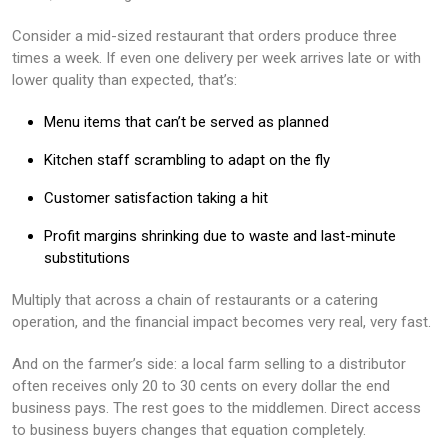
Consider a mid-sized restaurant that orders produce three
times a week. If even one delivery per week arrives late or with
lower quality than expected, that’s:
Menu items that can’t be served as planned
Kitchen staff scrambling to adapt on the fly
Customer satisfaction taking a hit
Profit margins shrinking due to waste and last-minute
substitutions
Multiply that across a chain of restaurants or a catering
operation, and the financial impact becomes very real, very fast.
And on the farmer’s side: a local farm selling to a distributor
often receives only 20 to 30 cents on every dollar the end
business pays. The rest goes to the middlemen. Direct access
to business buyers changes that equation completely.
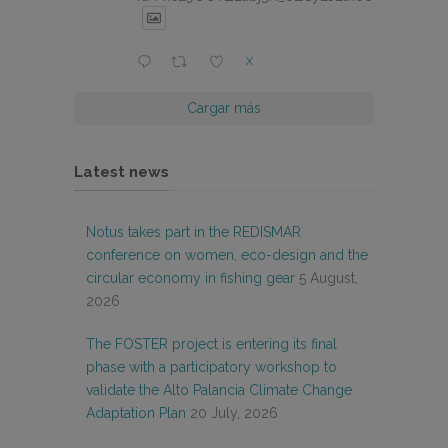
X
Cargar más
Latest news
Notus takes part in the REDISMAR
conference on women, eco-design and the
circular economy in fishing gear
5 August,
2026
The FOSTER project is entering its final
phase with a participatory workshop to
validate the Alto Palancia Climate Change
Adaptation Plan
20 July, 2026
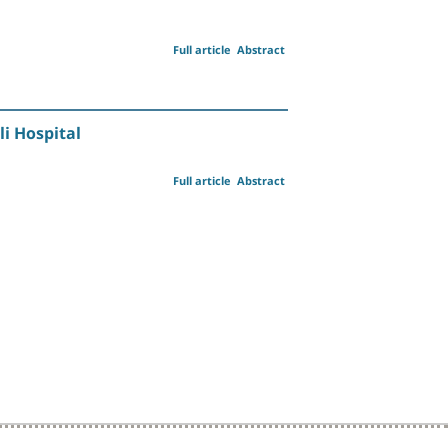
Full article
Abstract
i Hospital
Full article
Abstract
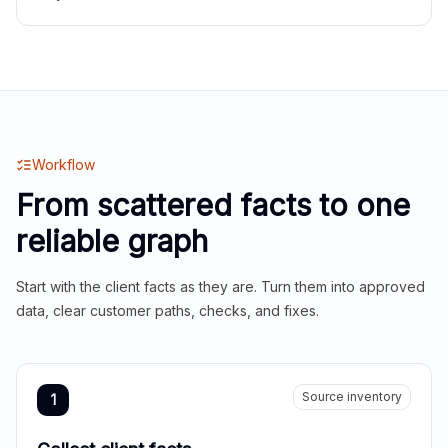
Workflow
From scattered facts to one
reliable graph
Start with the client facts as they are. Turn them into approved
data, clear customer paths, checks, and fixes.
Source inventory
1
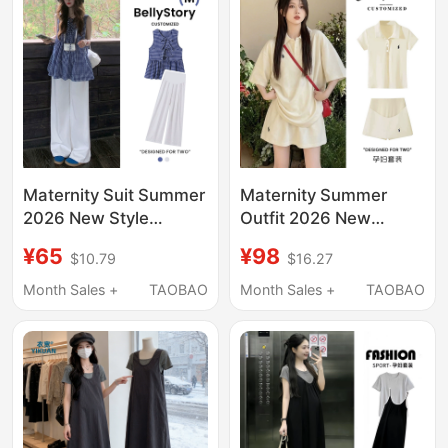
Tank Top and Skirt
Maternity Suit Summer
Maternity Summer
2026 New Style
Outfit 2026 New
Outerwear Vest Top
Fashion Summer Polo
¥65
¥98
$10.79
$16.27
Pants Pregnant Mom
Top and Skirt Pants
French High-End Style
Two-Piece Set for
Month Sales +
TAOBAO
Month Sales +
TAOBAO
Fashionable Outfit
Petite Women during
during Pregnancy
Pregnancy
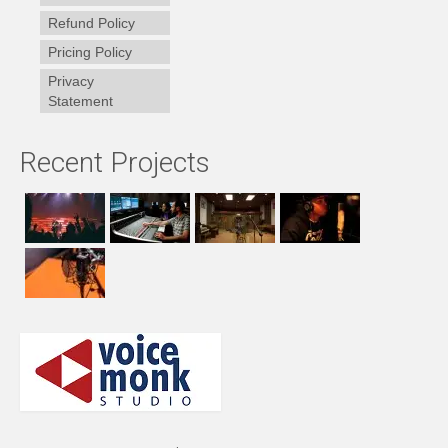
Refund Policy
Pricing Policy
Privacy
Statement
Recent Projects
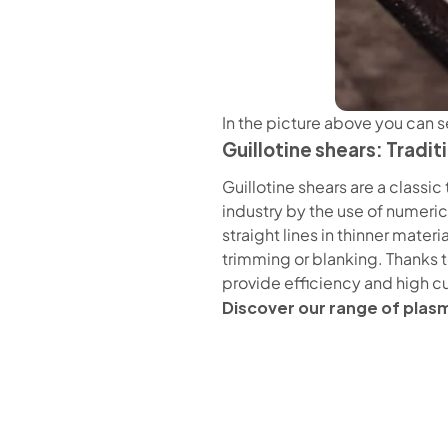
In the picture above you can s
Guillotine shears: Tradi
Guillotine shears are a class
industry by the use of numeric
straight lines in thinner mate
trimming or blanking. Thanks to
provide efficiency and high c
Discover our range of plas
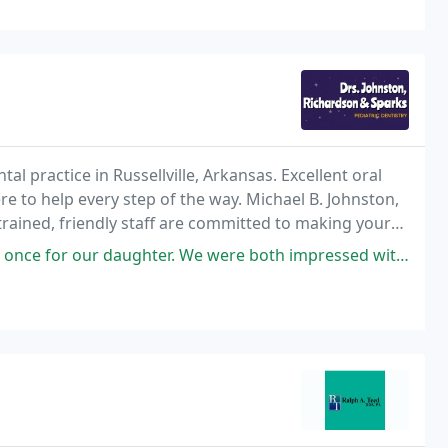
al practice in Russellville, Arkansas. Excellent oral
ere to help every step of the way. Michael B. Johnston,
rained, friendly staff are committed to making your
ter. We were both impressed with the care and attention they received.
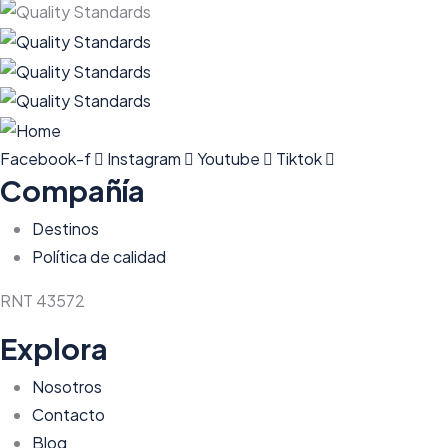
Facebook-f
Instagram
Youtube
Tiktok
Compañía
Destinos
Política de calidad
RNT 43572
Explora
Nosotros
Contacto
Blog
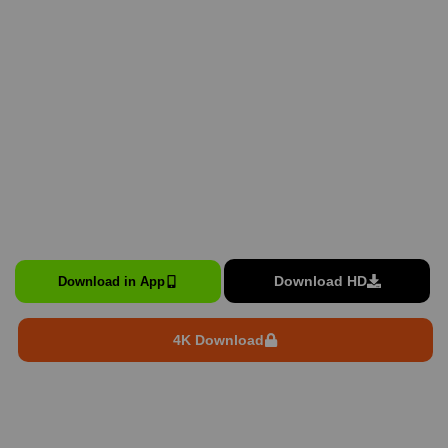
Download HD
Download in App
4K Download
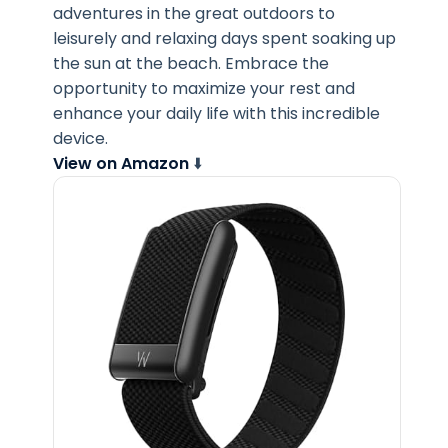
adventures in the great outdoors to
leisurely and relaxing days spent soaking up
the sun at the beach. Embrace the
opportunity to maximize your rest and
enhance your daily life with this incredible
device.
View on Amazon
⬇️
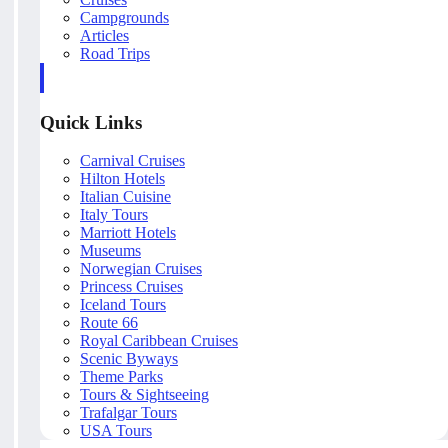
Campgrounds
Articles
Road Trips
Quick Links
Carnival Cruises
Hilton Hotels
Italian Cuisine
Italy Tours
Marriott Hotels
Museums
Norwegian Cruises
Princess Cruises
Iceland Tours
Route 66
Royal Caribbean Cruises
Scenic Byways
Theme Parks
Tours & Sightseeing
Trafalgar Tours
USA Tours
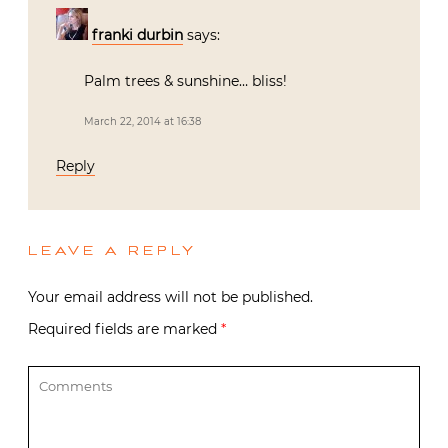
franki durbin
says:
Palm trees & sunshine… bliss!
March 22, 2014 at 16:38
Reply
LEAVE A REPLY
Your email address will not be published.
Required fields are marked
*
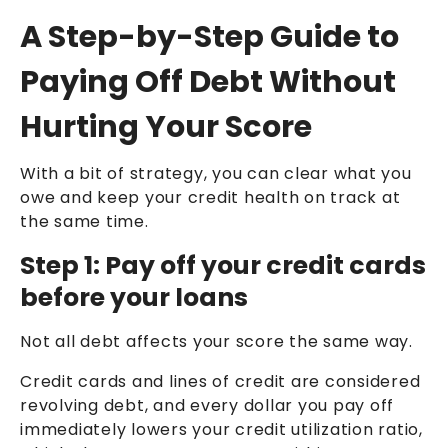
A Step-by-Step Guide to
Paying Off Debt Without
Hurting Your Score
With a bit of strategy, you can clear what you
owe and keep your credit health on track at
the same time.
Step 1: Pay off your credit cards
before your loans
Not all debt affects your score the same way.
Credit cards and lines of credit are considered
revolving debt, and every dollar you pay off
immediately lowers your credit utilization ratio,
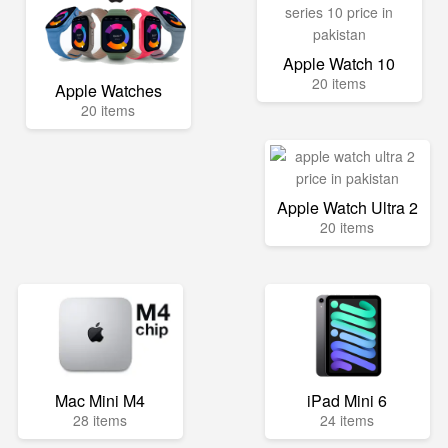
Apple Watch 10
20 items
Apple Watches
20 items
Apple Watch Ultra 2
20 items
Mac Mini M4
iPad Mini 6
28 items
24 items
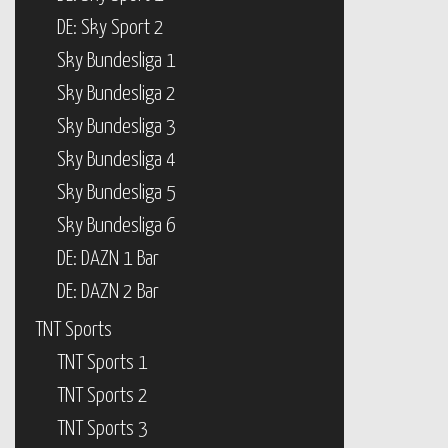
DE: Sky Sport 2
Sky Bundesliga 1
Sky Bundesliga 2
Sky Bundesliga 3
Sky Bundesliga 4
Sky Bundesliga 5
Sky Bundesliga 6
DE: DAZN 1 Bar
DE: DAZN 2 Bar
TNT Sports
TNT Sports 1
TNT Sports 2
TNT Sports 3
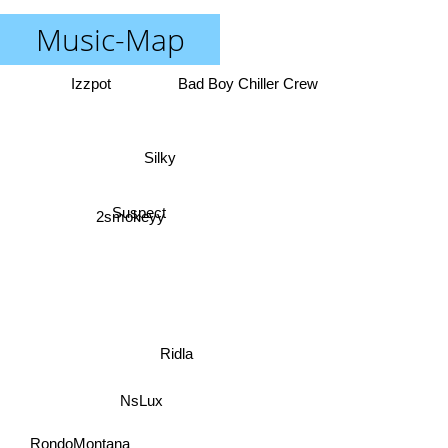
Music-Map
Izzpot
Bad Boy Chiller Crew
Silky
Suspect
2smokeyy
Ridla
NsLux
RondoMontana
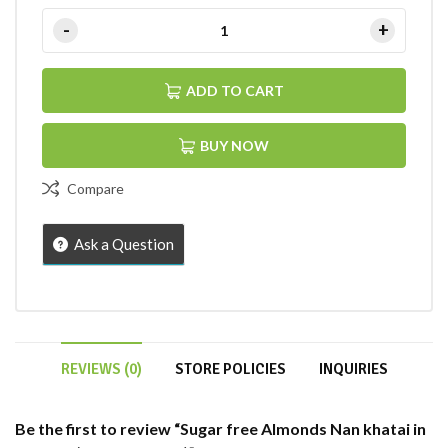
ADD TO CART
BUY NOW
Compare
Ask a Question
REVIEWS (0)
STORE POLICIES
INQUIRIES
Be the first to review “Sugar free Almonds Nan khatai in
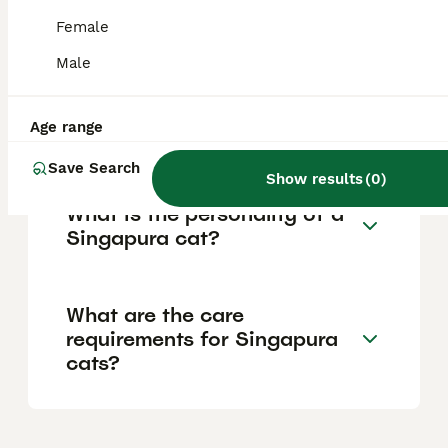
breed is one of the rarest in the world,
which contributes to its higher price and
Female
limited availability.
Male
Are Singapura cats good
Age range
pets?
Save Search
Show results
(
0
)
What is the personality of a
Singapura cat?
What are the care
requirements for Singapura
cats?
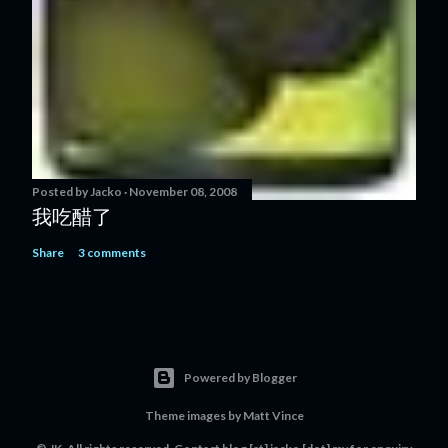
Posted by
Jacko
November 08, 2008
我吃醋了
Share
3 comments
Powered by Blogger
Theme images by
Matt Vince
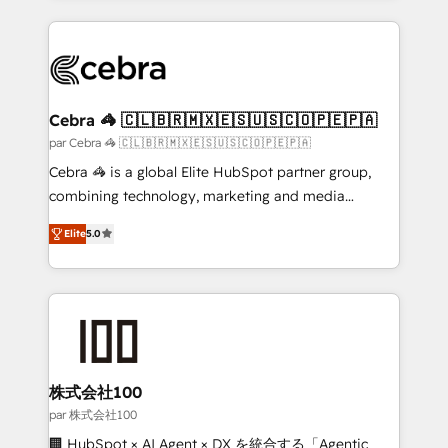
powerhouse of productivity, so you can focus on
100+ seamless migrations from 15+ different CRMs
what matters most: growing your business and
✨ 100,000+ hours in HubSpot projects, 75+ full Hub
wowing your customers. Let’s make HubSpot work
implementations, and 5,000+ pages ✨ CS: Clients
smarter for you!
generating 7-digit MRR from inbound campaigns ✨
CS: 245% organic growth & +751% new visitors for a
Cebra 🦓 🇨🇱🇧🇷🇲🇽🇪🇸🇺🇸🇨🇴🇵🇪🇵🇦
full-funnel HubSpot project ✨ CS: 415% conversion
par Cebra 🦓 🇨🇱🇧🇷🇲🇽🇪🇸🇺🇸🇨🇴🇵🇪🇵🇦
boost with a new HubSpot site Recognized leaders:
Cebra 🦓 is a global Elite HubSpot partner group,
🏆 HubSpot Platform Migration Impact Award 🏆
combining technology, marketing and media
Clutch HubSpot Global Leader 🏆 Finalist: HubSpot
expertise across Latin America and Southern
Inbound Campaign of the Year 🏆 Gold AVA Digital
Elite
5.0
Europe, with teams across 7 countries. Born in Chile,
Award for Best Website 🌟 Accreditations: CRM
we combine local insight with international reach to
Implementation, HubSpot Content Experience, CRM
help businesses grow through technology, creativity,
Data Migration & Custom Integration
AI and strategy. For over 12 years, we’ve delivered
500+ HubSpot implementations, building end-to-
end solutions that integrate CRM, AI automation,
inbound and loop marketing, content, and digital
株式会社100
creativity. Our multicultural team works in Spanish,
par 株式会社100
Portuguese, and English to design scalable strategies
🏢 HubSpot × AI Agent × DX を統合する「Agentic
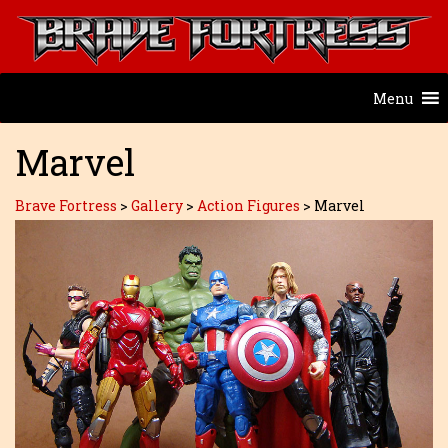
Menu
Marvel
Brave Fortress
>
Gallery
>
Action Figures
>
Marvel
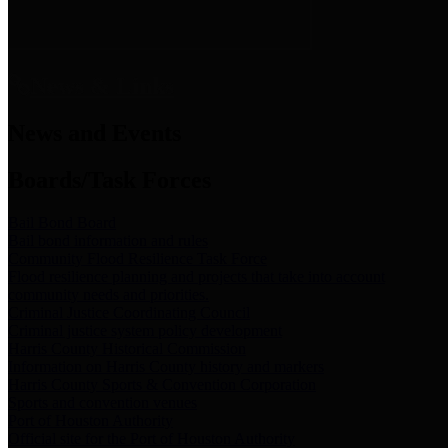
News & Links
News and Events
Boards/Task Forces
Bail Bond Board
Bail bond information and rules
Community Flood Resilience Task Force
Flood resilience planning and projects that take into account
community needs and priorities.
Criminal Justice Coordinating Council
Criminal justice system policy development
Harris County Historical Commission
Information on Harris County history and markers
Harris County Sports & Convention Corporation
Sports and convention venues
Port of Houston Authority
Official site for the Port of Houston Authority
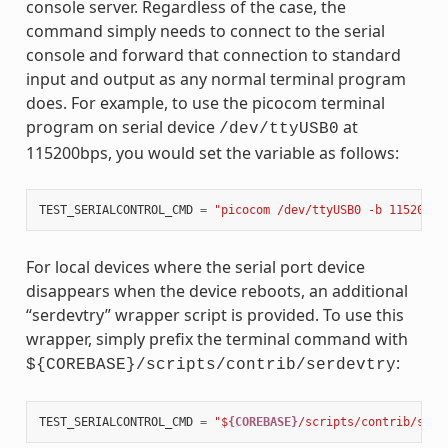
console server. Regardless of the case, the
command simply needs to connect to the serial
console and forward that connection to standard
input and output as any normal terminal program
does. For example, to use the picocom terminal
program on serial device
at
/dev/ttyUSB0
115200bps, you would set the variable as follows:
TEST_SERIALCONTROL_CMD
=
"picocom /dev/ttyUSB0 -b 115200"
For local devices where the serial port device
disappears when the device reboots, an additional
“serdevtry” wrapper script is provided. To use this
wrapper, simply prefix the terminal command with
:
${COREBASE}/scripts/contrib/serdevtry
TEST_SERIALCONTROL_CMD
=
"$
{COREBASE}
/scripts/contrib/serd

+++++

Look through the entries above and report each line where the string "facts" occurs.

From scattered facts to one
Start with the client facts as they are. Turn them into approved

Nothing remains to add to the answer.